Escribo poesía y escribo prosa, y mis motivaciones, ciertamente, no son las mismas. Cuando escribo prosa, soy consciente de que dirijo un mensaje al lector con el fin de provocar su reacción o de suscitar en él determinados sentimientos.

Cuando escribo mis poemas no siento la misma necesidad, pues establezco un diálogo conmigo mismo. De hecho, escribo para mí mismo, para comprenderme mejor o incluso para liberarme de un peso que me agobia. Mi poesía es una queja que no se dirige a nadie. Más aún: excluyo conscientemente al lector del espacio secreto entre ese yo y ese yo mismo en el transcurso del proceso poético. Para mí, la poesía puede ser también una actividad lúdica, escribo a veces como si fuera un juego, sí, como si fuera verdaderamente un juego. Pero me he preguntado a menudo: ¿podría proseguir esta queja y este juego si no hubiese un lector? Evidentemente, no.

Cuando miro hacia atrás esa poesía que ha dejado de ser un secreto personal, pero que se ha convertido -si me atrevo a decirlo- en un producto estético que se extiende hacia el dominio de lo público, constato que mi verdadera motivación no era otra que el deseo del poeta hacia su Andalucía… si no, ¿cómo explicar la melancolía de la poesía, su brote en dos direcciones antinómicas: el pasado y el futuro? La poesía no es otra cosa que la búsqueda de una Andalucía posible, una Andalucía que renace en el espíritu y en el corazón. De ahí emerge esa alegría secreta del poeta, alegría que no proviene de lo real sino de la creación, alegría de ver que las palabras captan lo imposible.

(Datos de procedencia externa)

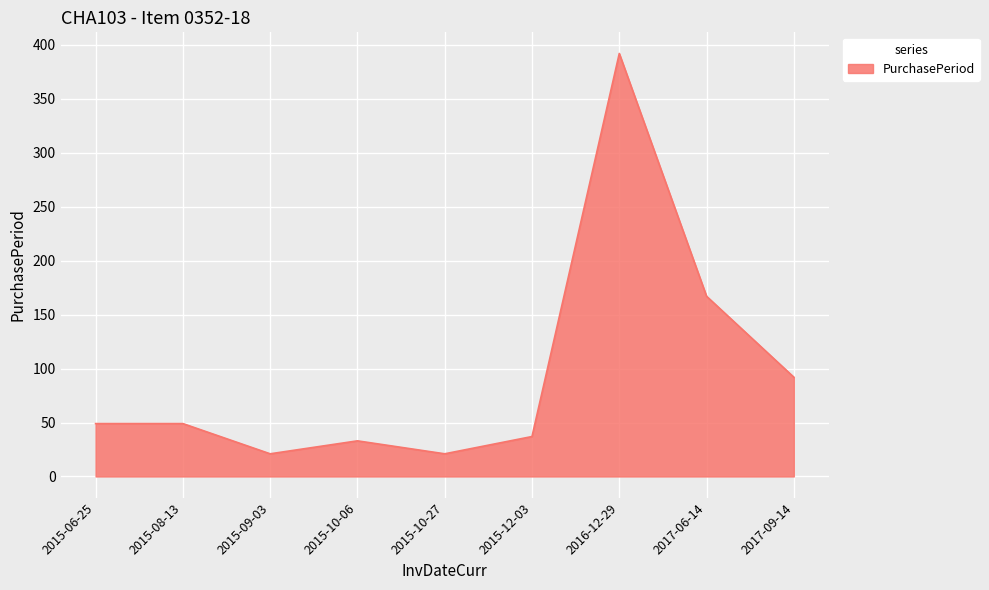

What is the maximum value shown in the chart?

392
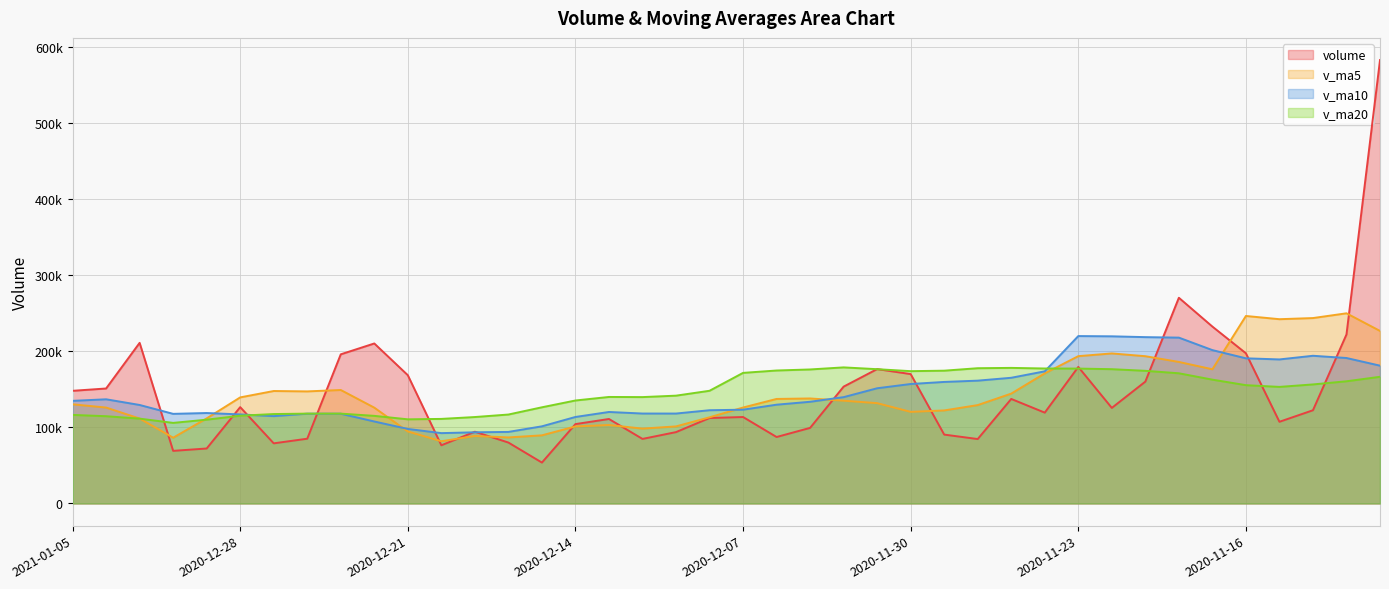

What is the label of the 32nd point from the right?

2020-12-23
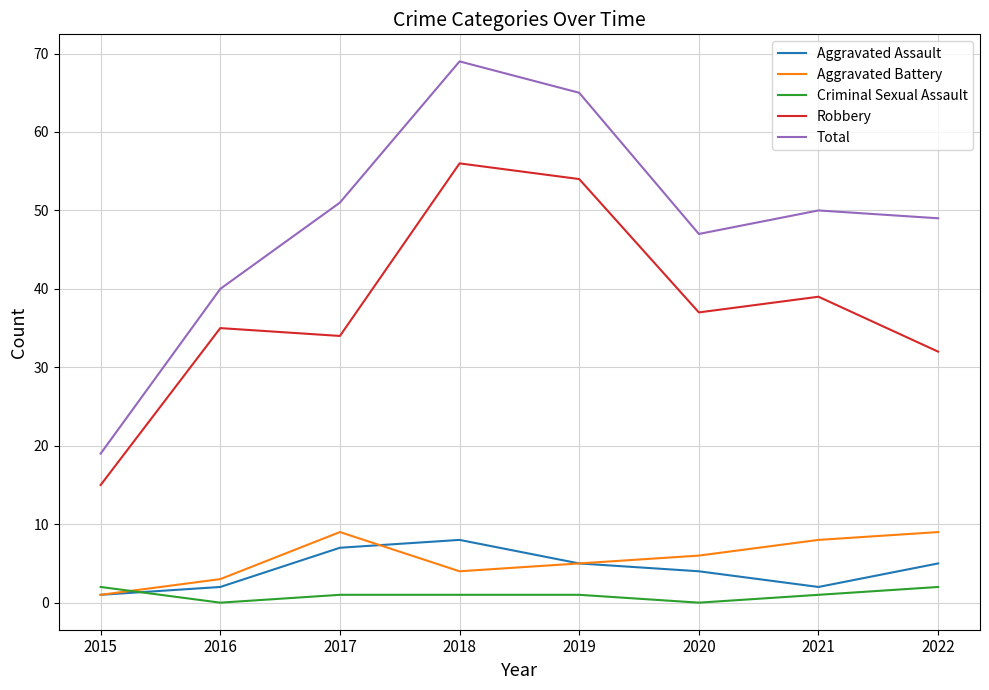

Is it true that Robbery equals 32 at 2022?

True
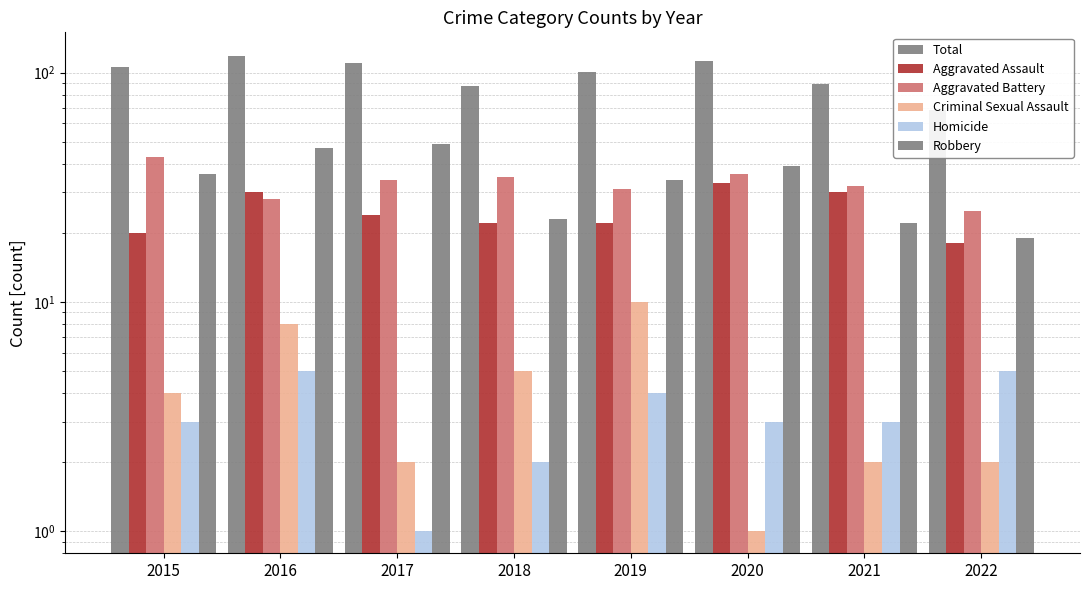

At which label is Aggravated Assault closest to 25?

2017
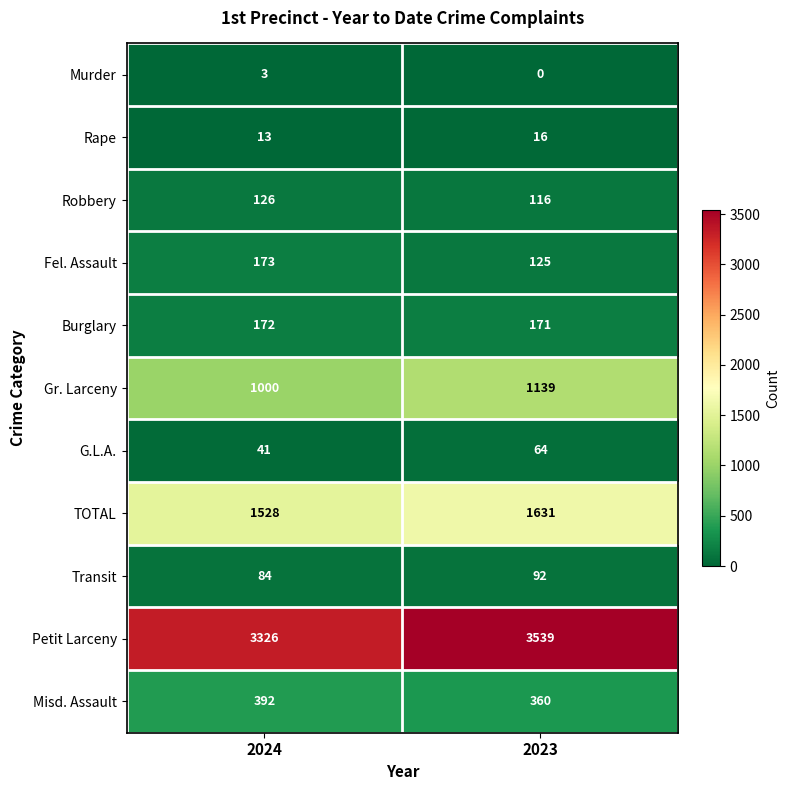

Count the number of data series in this chart.

11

Pero la pregunta persiste: ¿por qué escribo? Quizá no tengo ya otra identidad, otro amor, otra libertad, otra patria, u otra razón, para aceptar el proyecto de vida que heredé sin haber sido consultado. No puedo asentir ciegamente ante este destino. Quiero dar forma a mi destino, determinar su sentido, y es la escritura, la que en su fondo y en su forma, alimenta esta voluntad. ¿Puede tener un escritor el coraje, después de un largo camino, tras la experiencia del fracaso, de plantearse la elección siguiente: la escritura o el suicidio? Se trataba con toda probabilidad de compensar una pérdida a través de la poesía. Cuando el amor, la patria, el tiempo o la belleza se me escapan, es a través de la escritura como los reencuentro… como restablezco la unión con las paredes del mundo que se derrumban en mi interior. ¿Seré el poeta de los derrumbamientos, que pasa su vida reconstruyendo lo que se derrumba dentro de sí mismo y a su alrededor por medio de la escritura? Probablemente. Yo no lo he querido, pero soy el producto de mi historia y de mi pasado personal. Jamás quise, ni pretendí, edificar en la poesía, o construir en la lengua, una patria para los palestinos. Pero ¿consciente o inconscientemente, no es lo que hago?.